:: INPUT FOR THIS TASK ::

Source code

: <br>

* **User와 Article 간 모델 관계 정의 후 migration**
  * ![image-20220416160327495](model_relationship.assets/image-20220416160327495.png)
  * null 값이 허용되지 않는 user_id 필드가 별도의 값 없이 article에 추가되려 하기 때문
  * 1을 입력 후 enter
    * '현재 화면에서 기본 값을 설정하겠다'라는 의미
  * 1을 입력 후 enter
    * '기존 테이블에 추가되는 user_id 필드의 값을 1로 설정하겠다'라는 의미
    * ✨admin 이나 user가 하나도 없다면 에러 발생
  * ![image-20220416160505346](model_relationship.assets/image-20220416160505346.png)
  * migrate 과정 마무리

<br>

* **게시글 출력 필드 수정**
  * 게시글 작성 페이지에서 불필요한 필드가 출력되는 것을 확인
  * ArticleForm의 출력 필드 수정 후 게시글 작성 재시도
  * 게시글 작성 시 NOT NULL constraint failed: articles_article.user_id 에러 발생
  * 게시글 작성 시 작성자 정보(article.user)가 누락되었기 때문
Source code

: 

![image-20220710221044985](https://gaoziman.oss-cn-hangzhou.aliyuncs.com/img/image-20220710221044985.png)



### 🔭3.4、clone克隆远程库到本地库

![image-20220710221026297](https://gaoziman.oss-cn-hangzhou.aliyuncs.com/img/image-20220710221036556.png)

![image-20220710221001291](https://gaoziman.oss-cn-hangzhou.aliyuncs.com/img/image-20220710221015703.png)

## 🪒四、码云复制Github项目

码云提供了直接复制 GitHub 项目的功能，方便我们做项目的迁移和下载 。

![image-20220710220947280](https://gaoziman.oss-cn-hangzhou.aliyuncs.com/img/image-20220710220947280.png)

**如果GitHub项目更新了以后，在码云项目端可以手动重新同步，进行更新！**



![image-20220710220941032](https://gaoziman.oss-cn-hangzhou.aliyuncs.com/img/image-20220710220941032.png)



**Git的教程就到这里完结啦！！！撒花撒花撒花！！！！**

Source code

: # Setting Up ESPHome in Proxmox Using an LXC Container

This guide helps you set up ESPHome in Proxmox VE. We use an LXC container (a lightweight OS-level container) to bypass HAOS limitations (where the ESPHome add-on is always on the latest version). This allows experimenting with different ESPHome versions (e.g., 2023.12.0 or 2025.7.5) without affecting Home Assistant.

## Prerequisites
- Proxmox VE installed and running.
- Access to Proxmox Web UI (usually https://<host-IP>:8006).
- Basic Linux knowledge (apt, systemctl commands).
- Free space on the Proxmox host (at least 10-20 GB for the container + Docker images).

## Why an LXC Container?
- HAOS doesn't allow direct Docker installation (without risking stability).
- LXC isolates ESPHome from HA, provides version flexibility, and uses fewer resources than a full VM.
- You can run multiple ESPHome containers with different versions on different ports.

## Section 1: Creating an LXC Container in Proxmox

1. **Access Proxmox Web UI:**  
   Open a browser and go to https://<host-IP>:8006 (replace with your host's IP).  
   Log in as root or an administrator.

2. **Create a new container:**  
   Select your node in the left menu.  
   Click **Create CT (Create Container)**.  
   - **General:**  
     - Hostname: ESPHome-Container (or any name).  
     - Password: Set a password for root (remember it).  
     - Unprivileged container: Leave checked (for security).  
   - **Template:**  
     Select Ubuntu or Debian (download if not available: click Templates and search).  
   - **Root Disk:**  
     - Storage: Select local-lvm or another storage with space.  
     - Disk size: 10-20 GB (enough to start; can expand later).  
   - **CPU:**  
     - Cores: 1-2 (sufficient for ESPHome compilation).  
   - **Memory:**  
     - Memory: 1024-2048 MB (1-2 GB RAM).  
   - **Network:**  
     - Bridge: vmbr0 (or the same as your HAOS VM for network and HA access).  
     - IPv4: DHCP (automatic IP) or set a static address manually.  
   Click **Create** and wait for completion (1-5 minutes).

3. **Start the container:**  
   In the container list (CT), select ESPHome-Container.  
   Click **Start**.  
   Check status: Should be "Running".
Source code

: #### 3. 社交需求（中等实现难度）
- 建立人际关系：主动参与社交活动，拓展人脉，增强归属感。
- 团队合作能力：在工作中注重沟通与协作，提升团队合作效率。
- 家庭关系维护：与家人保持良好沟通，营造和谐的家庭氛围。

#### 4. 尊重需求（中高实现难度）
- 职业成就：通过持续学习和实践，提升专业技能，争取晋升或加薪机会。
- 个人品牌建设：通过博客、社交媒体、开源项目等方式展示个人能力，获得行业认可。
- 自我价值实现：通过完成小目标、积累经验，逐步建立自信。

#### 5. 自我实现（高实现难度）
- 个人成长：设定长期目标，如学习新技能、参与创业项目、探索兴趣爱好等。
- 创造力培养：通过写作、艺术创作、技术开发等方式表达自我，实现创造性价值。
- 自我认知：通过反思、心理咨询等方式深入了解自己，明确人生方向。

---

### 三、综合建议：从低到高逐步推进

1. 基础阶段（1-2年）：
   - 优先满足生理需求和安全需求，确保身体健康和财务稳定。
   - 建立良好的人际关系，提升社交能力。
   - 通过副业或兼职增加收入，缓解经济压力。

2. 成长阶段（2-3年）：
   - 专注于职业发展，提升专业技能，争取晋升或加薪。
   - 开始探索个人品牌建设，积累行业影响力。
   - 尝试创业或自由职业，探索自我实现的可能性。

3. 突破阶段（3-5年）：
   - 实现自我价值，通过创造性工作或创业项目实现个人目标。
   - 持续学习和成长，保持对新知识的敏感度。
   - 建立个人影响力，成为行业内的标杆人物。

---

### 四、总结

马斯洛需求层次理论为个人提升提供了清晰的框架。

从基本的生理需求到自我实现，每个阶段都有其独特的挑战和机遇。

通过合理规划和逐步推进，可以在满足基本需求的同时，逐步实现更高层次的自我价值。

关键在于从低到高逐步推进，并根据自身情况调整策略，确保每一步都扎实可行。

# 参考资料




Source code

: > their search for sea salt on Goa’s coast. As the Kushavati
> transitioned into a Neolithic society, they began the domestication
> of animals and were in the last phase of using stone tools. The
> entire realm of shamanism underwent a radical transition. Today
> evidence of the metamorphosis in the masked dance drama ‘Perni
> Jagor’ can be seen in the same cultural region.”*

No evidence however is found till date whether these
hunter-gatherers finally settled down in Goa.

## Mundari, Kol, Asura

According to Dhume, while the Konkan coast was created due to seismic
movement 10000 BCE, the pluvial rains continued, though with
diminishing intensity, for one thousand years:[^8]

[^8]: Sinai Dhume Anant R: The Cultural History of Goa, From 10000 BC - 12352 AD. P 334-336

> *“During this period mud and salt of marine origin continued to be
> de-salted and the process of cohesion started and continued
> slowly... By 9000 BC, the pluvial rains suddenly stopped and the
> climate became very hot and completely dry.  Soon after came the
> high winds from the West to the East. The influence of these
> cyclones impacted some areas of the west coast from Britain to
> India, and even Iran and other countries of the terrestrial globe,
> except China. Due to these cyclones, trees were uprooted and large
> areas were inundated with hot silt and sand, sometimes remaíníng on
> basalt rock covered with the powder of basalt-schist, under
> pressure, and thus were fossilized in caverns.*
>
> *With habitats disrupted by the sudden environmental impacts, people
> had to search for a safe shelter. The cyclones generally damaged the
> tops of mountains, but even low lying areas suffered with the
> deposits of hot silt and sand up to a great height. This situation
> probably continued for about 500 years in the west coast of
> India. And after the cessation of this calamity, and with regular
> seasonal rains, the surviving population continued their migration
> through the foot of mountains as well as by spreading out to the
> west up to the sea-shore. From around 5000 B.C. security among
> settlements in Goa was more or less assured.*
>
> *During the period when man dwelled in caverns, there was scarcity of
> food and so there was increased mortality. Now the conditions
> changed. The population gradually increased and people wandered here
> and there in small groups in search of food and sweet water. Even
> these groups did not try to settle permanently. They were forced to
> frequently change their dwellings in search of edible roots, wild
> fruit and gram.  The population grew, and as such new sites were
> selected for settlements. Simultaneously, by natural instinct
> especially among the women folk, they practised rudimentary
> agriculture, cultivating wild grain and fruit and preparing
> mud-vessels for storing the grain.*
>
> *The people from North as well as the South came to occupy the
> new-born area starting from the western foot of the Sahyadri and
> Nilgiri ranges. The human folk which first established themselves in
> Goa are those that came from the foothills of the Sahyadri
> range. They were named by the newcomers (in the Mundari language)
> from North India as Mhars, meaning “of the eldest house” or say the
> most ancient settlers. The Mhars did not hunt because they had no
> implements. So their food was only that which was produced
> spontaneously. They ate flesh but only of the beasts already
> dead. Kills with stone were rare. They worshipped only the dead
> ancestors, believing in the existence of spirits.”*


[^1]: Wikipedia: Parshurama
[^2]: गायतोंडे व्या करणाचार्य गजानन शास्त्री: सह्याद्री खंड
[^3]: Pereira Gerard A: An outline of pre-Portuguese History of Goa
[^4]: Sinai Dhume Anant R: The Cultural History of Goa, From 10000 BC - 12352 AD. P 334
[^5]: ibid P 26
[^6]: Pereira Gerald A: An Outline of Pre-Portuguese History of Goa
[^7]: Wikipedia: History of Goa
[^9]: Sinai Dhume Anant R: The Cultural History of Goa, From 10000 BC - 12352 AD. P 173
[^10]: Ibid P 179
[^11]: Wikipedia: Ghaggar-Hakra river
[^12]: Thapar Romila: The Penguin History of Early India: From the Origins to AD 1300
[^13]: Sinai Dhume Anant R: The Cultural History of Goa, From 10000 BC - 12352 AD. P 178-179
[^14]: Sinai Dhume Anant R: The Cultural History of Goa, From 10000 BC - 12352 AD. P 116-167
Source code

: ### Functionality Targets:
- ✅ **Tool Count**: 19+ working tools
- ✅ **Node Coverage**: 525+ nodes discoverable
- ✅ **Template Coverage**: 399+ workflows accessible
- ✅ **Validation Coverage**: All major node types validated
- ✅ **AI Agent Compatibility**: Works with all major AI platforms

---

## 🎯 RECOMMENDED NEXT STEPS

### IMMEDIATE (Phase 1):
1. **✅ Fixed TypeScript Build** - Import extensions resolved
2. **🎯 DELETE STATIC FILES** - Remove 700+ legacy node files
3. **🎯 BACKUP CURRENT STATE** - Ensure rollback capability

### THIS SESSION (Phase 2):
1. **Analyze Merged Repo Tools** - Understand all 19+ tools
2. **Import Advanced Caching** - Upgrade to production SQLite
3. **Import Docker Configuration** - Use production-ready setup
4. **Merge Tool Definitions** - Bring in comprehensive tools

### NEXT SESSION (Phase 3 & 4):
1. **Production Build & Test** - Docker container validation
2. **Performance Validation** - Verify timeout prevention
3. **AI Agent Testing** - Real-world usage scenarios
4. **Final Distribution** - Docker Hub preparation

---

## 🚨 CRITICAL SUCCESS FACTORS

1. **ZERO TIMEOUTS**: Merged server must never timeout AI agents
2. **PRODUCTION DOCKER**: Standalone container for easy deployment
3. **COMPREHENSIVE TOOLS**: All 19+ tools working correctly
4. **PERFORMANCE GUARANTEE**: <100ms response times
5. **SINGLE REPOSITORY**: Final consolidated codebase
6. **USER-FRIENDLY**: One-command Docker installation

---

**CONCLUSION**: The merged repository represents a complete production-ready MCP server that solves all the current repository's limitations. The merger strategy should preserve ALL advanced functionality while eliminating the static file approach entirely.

:::

# WHAT NEEDS TO BE DONE
Copy out word for word everything in the entries above from the line containing "According to Dhume, while" down to the line containing "[^8]: Sinai Dhume", including both of those lines.

# SOLUTION FOR THIS TASK
According to Dhume, while the Konkan coast was created due to seismic
movement 10000 BCE, the pluvial rains continued, though with
diminishing intensity, for one thousand years:[^8]

[^8]: Sinai Dhume Anant R: The Cultural History of Goa, From 10000 BC - 12352 AD. P 334-336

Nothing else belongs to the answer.